Aim of the task - What are the lines, copied exactly, from the one containing "5 agosto, 2026" through the last line of the records below, both included?

Start of Data provided

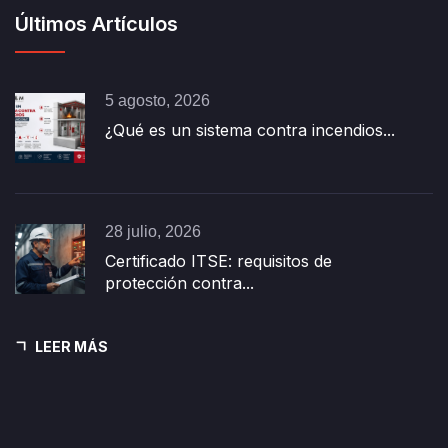
Últimos Artículos
5 agosto, 2026
¿Qué es un sistema contra incendios...
28 julio, 2026
Certificado ITSE: requisitos de
protección contra...
LEER MÁS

End of Data provided

Answer to the problem -
5 agosto, 2026
¿Qué es un sistema contra incendios...
28 julio, 2026
Certificado ITSE: requisitos de
protección contra...
LEER MÁS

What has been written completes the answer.